Stopping criminal customers largely involves taking actions to make first-party fraud harder and identifying repeat offenders. Let’s break this down.

  1. Set return thresholds: Select a number based on your industry standards. And then flag accounts that go over this threshold for further investigation or a returns ban.

  2. Build a case for disputes: When it comes to friendly fraud, remember that you can dispute chargebacks. Customer data allows you to track repeat behavior, and demonstrate customer involvement in the purchase and delivery process.

  3. Track connections with graph networks: Link analysis will allow you to monitor accounts and visualize connections between them. For example, if multiple new accounts appear with the same email address, device, or phone number, you could be looking at a serial promo abuser.

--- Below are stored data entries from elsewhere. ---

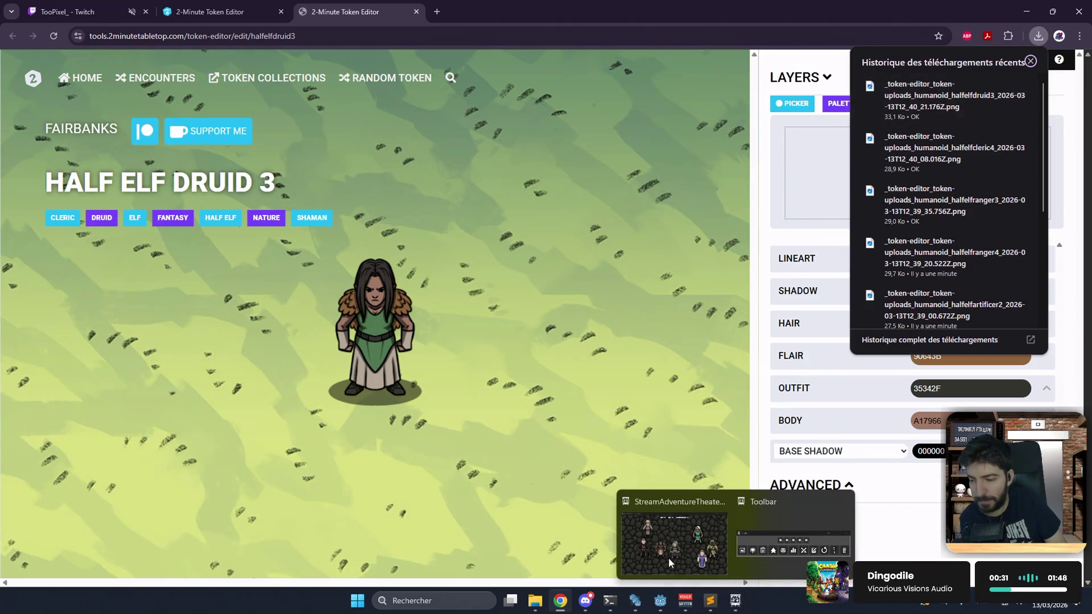
drag(668, 560, 664, 505)
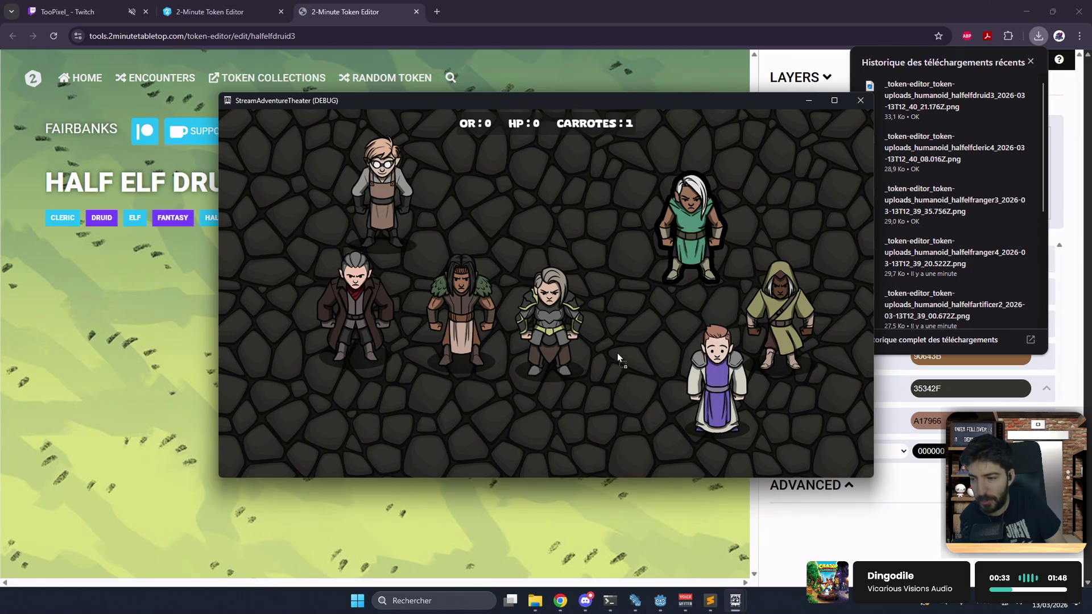
drag(617, 354, 647, 351)
click(579, 304)
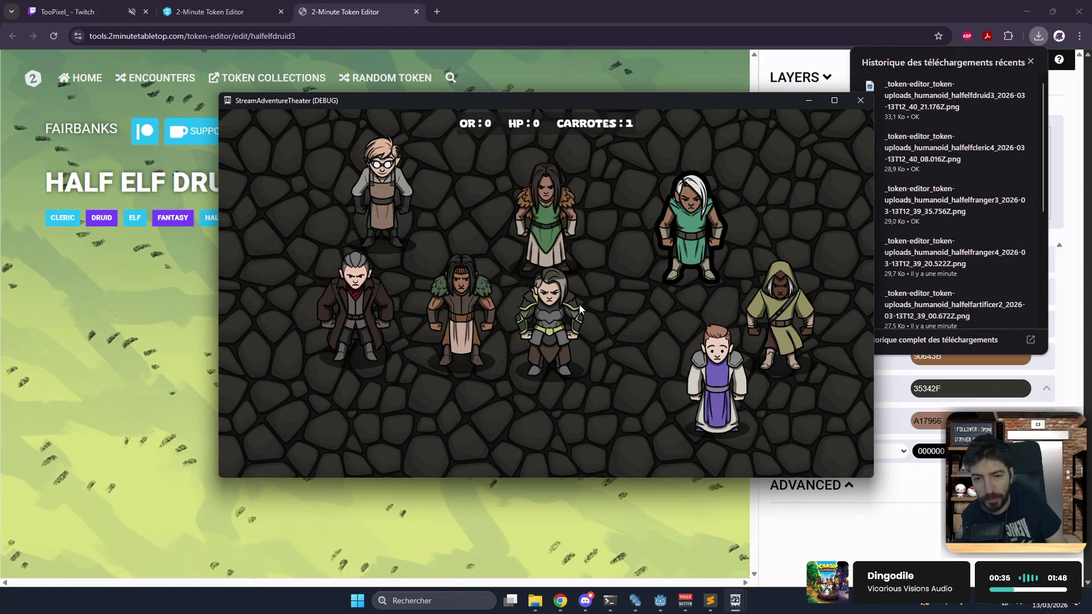
mouse_move(537, 231)
mouse_down()
mouse_move(622, 323)
mouse_move(620, 387)
mouse_up()
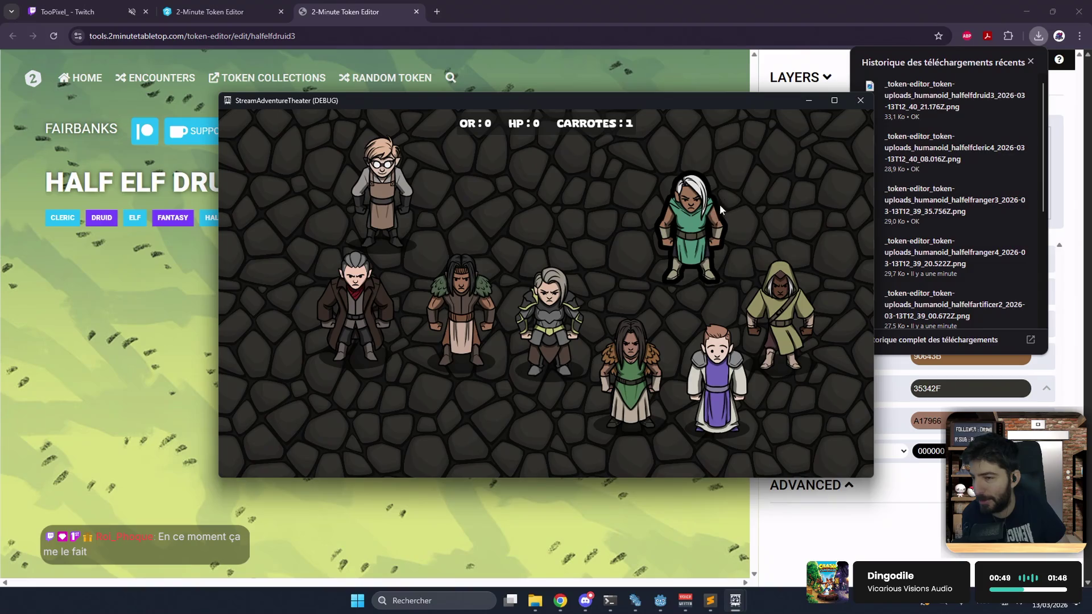
- Browse the saved tokens list opened with L, close it, and bring Chrome back in front
key(l)
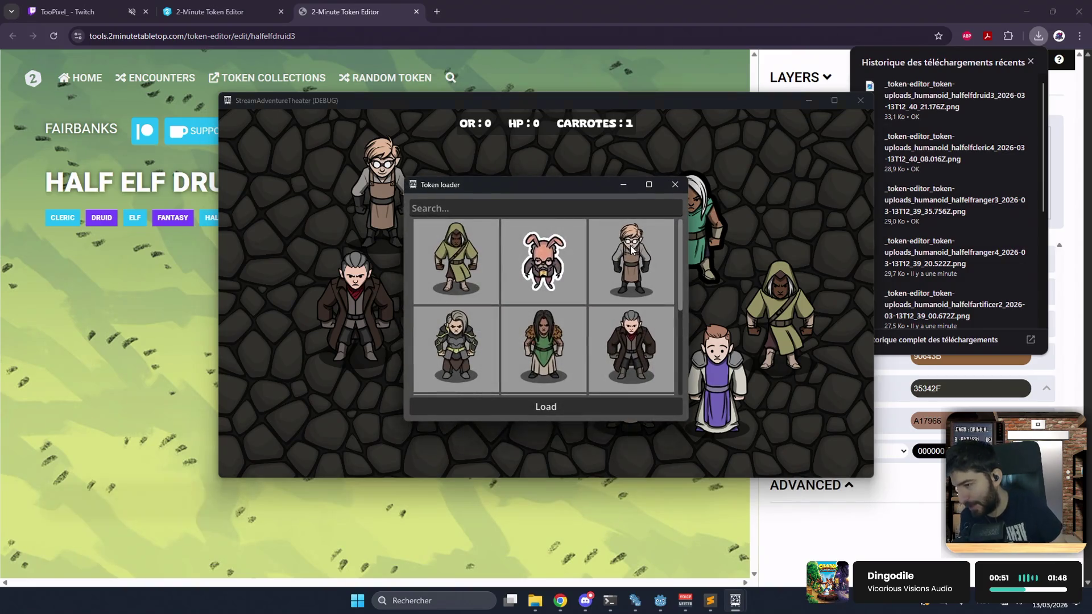
scroll(622, 285, down, 3)
scroll(622, 284, up, 5)
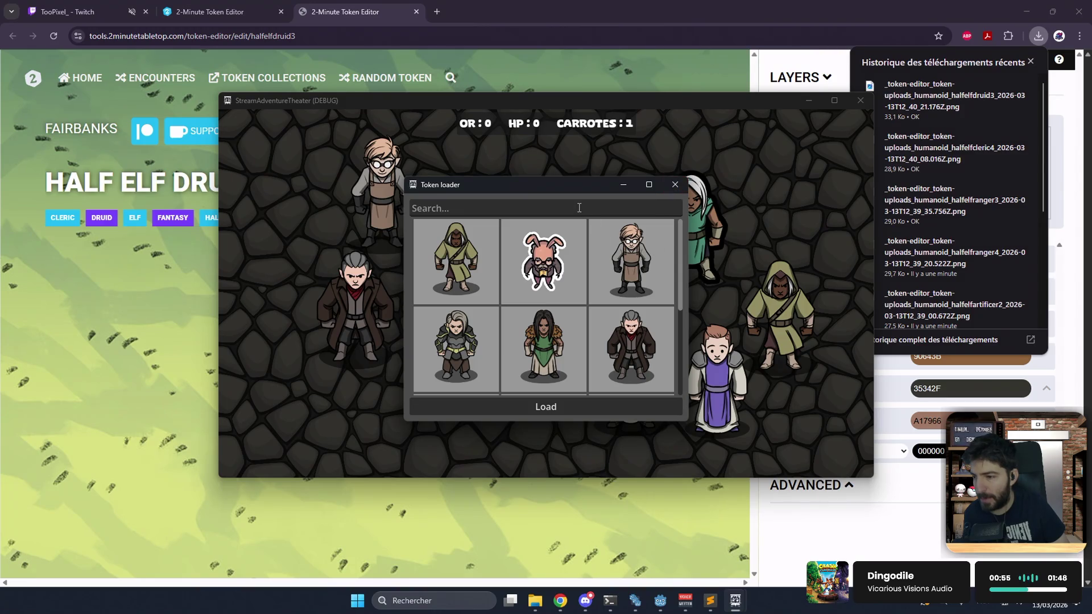
scroll(668, 230, down, 5)
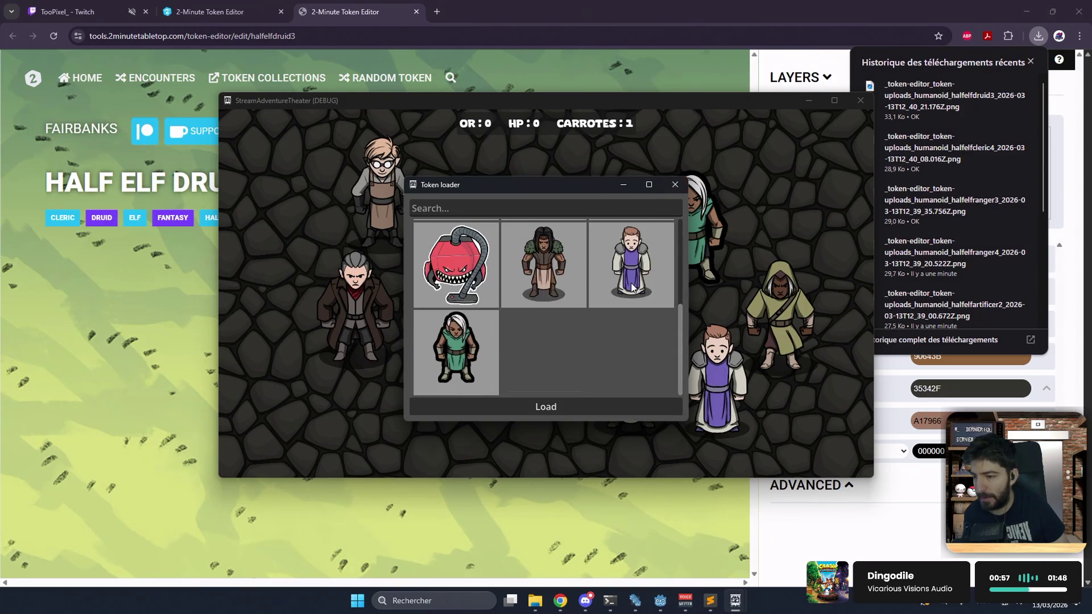
scroll(669, 230, up, 4)
click(673, 186)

  4. Make committing fraud harder and more obvious: Small barriers may be enough to stop opportunistic criminal customers. Of course, this needs to be done without damaging genuine customer experiences and losing conversions. But simply making your refund policy clear, having an easy-to-contact customer service team and sending order updates will help.

Ravelin - Criminal Customer

Every criminal customer is unique, your solution needs to be too

There isn’t one solution to solving the criminal customer crisis. Opportunistic or misled individuals need to be handled very differently from malicious bad actors. However, in all cases, you are dealing with genuine customers who may also be legitimately buying your goods or services — so, you need to progress carefully.

Fundamentally, stopping criminal customers isn’t that different from fraud prevention as a whole. You need a solution that helps you fight fraud without damaging customer journeys. Effective use of customer data will help you do just that.